Today will be a personal post.
I have a difficult experience in terms of finding a job in Israel, I moved three years ago. Since I decided to transition from graphic design to UX/UI design, my attempts to find a job in this field can be clearly divided into stages: there was always something missing (experience, projects in my portfolio, real-world projects, etc.).
At first, it was the lack of real projects: during one of the interviews, I was asked the question, “This is all great, but do you have any real projects?” Several months later, I completed a website called “Techno-sk” from scratch.
Unfortunately, the next day, my phone wasn’t buzzing with job offers. Despite that, I continued studying UX, improving my typography skills, reading books, and articles.
I will not stretch this introduction block into a large amount of text. I will say this, each stage was a new challenge for me:
- If I lacked work in the portfolio for UI/UX, then I sat down in the evenings and did them.
- If I need to know what the work of a UX Designer consists of – I looked for a mentor and asked him questions
Each challenge gave me important experience. And even though I am still looking for a team, the mind set that I already have will help me a lot in the future.
Portfolio
My latest work in the portfolio SoundSeeker taught me as a UX Designer to ask questions. After publishing the project on Behance, I needed to decide: make another similar massive case or something else? To complete such projects, you need a lot of free time, which I don’t have much of.

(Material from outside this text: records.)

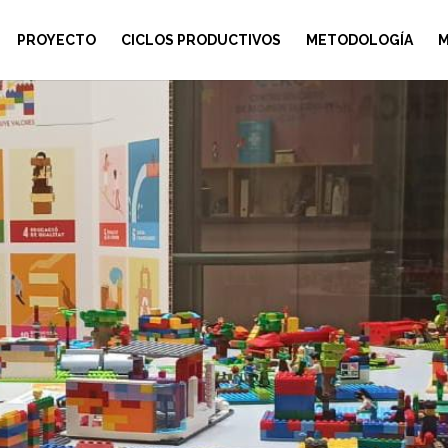
PROYECTO
CICLOS PRODUCTIVOS
METODOLOGÍA
M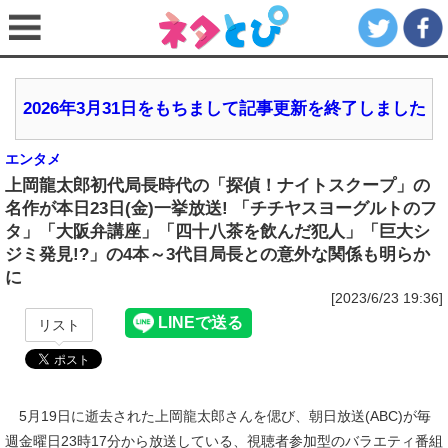
2026年3月31日をもちまして記事更新を終了しました
エンタメ
上岡龍太郎初代局長時代の「探偵！ナイトスクープ」の
名作が本日23日(金)一挙放送! 「チチヤスヨーグルトのフ
タ」「大阪弁講座」「四十八茶を飲んだ犯人」「巨大シ
ジミ発見!?」の4本～3代目局長との意外な関係も明らか
に
[2023/6/23 19:36]
リスト
5月19日に逝去された上岡龍太郎さんを偲び、朝日放送(ABC)が毎
週金曜日23時17分から放送している、視聴者参加型のバラエティ番組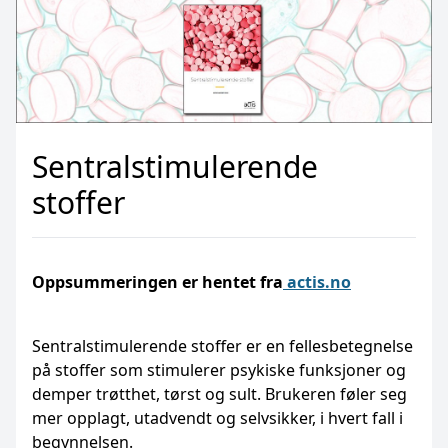
Sentralstimulerende
stoffer
Oppsummeringen er hentet fra
actis.no
Sentralstimulerende stoffer er en felles­betegnelse
på stoffer som stimulerer psykiske funksjoner og
demper trøtthet, tørst og sult. Brukeren føler seg
mer opplagt, utadvendt og selvsikker, i hvert fall i
begynnelsen.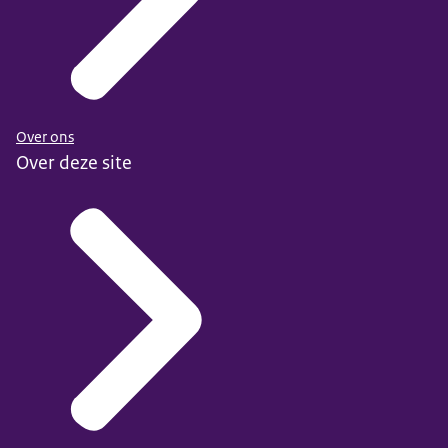
Over ons
Over deze site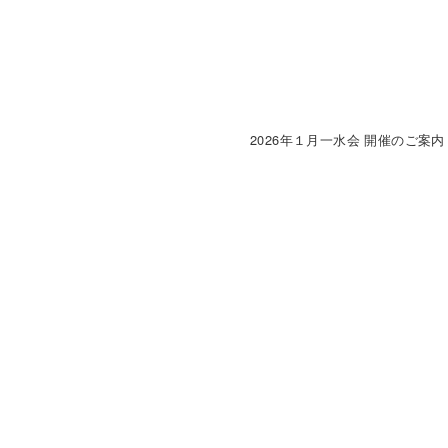
2026年１月一水会 開催のご案内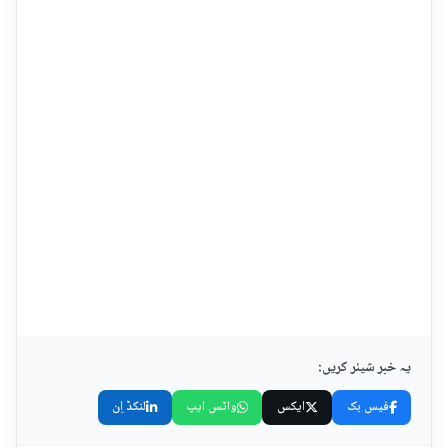
یہ خبر شیئر کریں:
فیس بک
ایکس
واٹس ایپ
لنکڈ اِن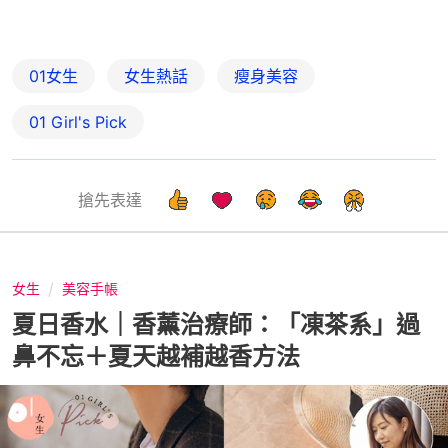
01女生
女生熱話
瘦身美容
01 Girl's Pick
搶先表達
女生
美容手帳
夏日香水｜香薰治療師：「凍茶系」過
鼻不忘＋​夏天越補越香方法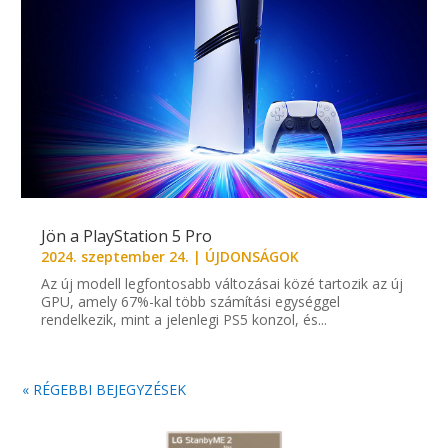
Jön a PlayStation 5 Pro
2024. szeptember 24.
|
ÚJDONSÁGOK
Az új modell legfontosabb változásai közé tartozik az új
GPU, amely 67%-kal több számítási egységgel
rendelkezik, mint a jelenlegi PS5 konzol, és...
« RÉGEBBI BEJEGYZÉSEK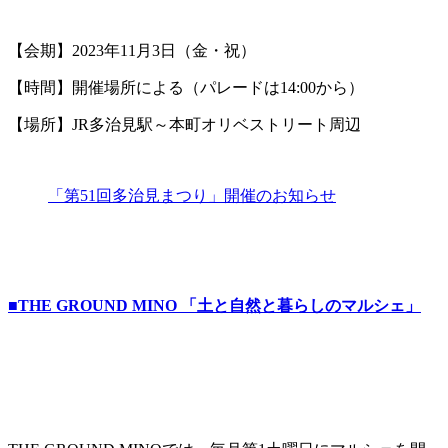
【会期】2023年11月3日（金・祝）
【時間】開催場所による（パレードは14:00から）
【場所】JR多治見駅～本町オリベストリート周辺
「第51回多治見まつり」開催のお知らせ
■THE GROUND MINO 「土と自然と暮らしのマルシェ」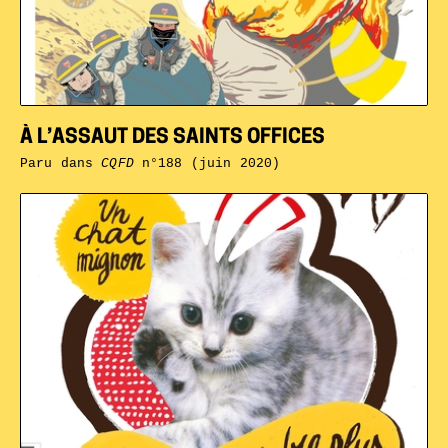
À L’ASSAUT DES SAINTS OFFICES
Paru dans
CQFD
n°188 (juin 2020)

The decision was helped by a conversation with my mentor Maria Mukha. She suggested that it is not necessary to make voluminous projects in the portfolio, you can show some part or, for example, redesign some screen with a description of your thoughts. It became a little easier for me from this.
Decision
Choosing my future portfolio work was influenced by a series of events, or rather, a group of events.
- Maria’s advice that it’s not necessary to create a large-scale project.
- The UX Research podcast I recently wrote a post about.
- In one of the interviews or podcasts, I heard a phrase from a Lead UX Designer: “If a person knows how to conduct research, it’s an immediate +30% chance of being hired.”
And I realized that I want my next work in the portfolio to be not design of some mobile application or website, but UX Research. Real UX Research, with interviews, with surveys, with real people!
UX Research Topic
I’ll let you in on a secret — I’ve already chosen the topic of UX research and even made preliminary notes in Notion. Topic: task management app for people with ADHD. I know how hard it is for them to be organized, productive and stay focused on tasks.
At the moment, I am studying the “math part” and preparing the RIGHT questions for the interview.